EXERCISE INPUT -
+++++

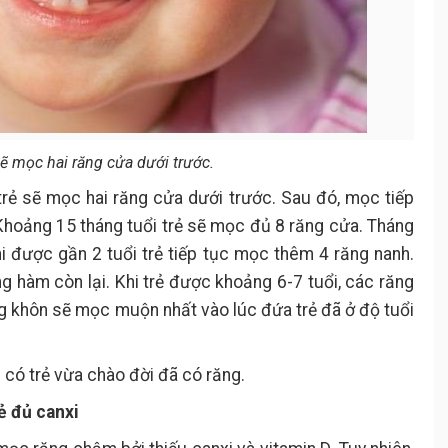
ẽ mọc hai răng cửa dưới trước.
trẻ sẽ mọc hai răng cửa dưới trước. Sau đó, mọc tiếp
 Khoảng 15 tháng tuổi trẻ sẽ mọc đủ 8 răng cửa. Tháng
hi được gần 2 tuổi trẻ tiếp tục mọc thêm 4 răng nanh.
g hàm còn lại. Khi trẻ được khoảng 6-7 tuổi, các răng
ng khôn sẽ mọc muộn nhất vào lúc đứa trẻ đã ở độ tuổi
có trẻ vừa chào đời đã có răng.
ẻ đủ canxi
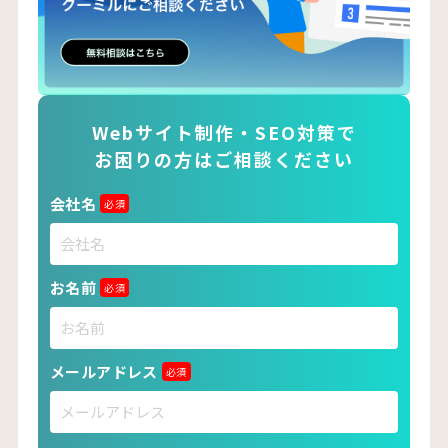
Webサイト制作・SEO対策で
お困りの方はご相談ください
会社名
必須
お名前
必須
メールアドレス
必須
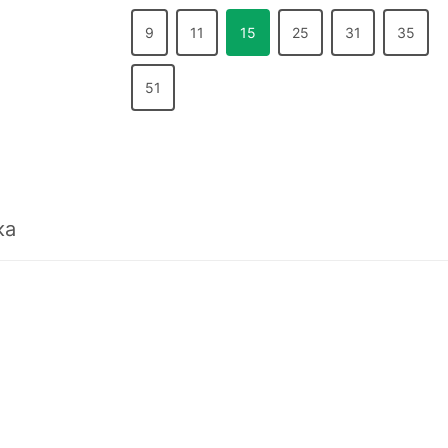
9
11
15
25
31
35
51
ка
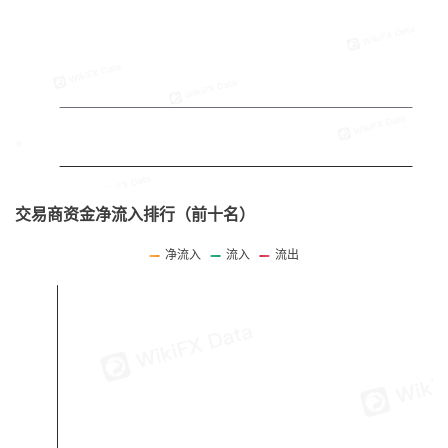
交易商资金净流入排行（前十名）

+++++

PROBLEM DETAILS - Scan the lines above for the word "răng". Return each one that has it.

YOUR SOLUTION -
ẽ mọc hai răng cửa dưới trước.
trẻ sẽ mọc hai răng cửa dưới trước. Sau đó, mọc tiếp
 Khoảng 15 tháng tuổi trẻ sẽ mọc đủ 8 răng cửa. Tháng
hi được gần 2 tuổi trẻ tiếp tục mọc thêm 4 răng nanh.
g hàm còn lại. Khi trẻ được khoảng 6-7 tuổi, các răng
có trẻ vừa chào đời đã có răng.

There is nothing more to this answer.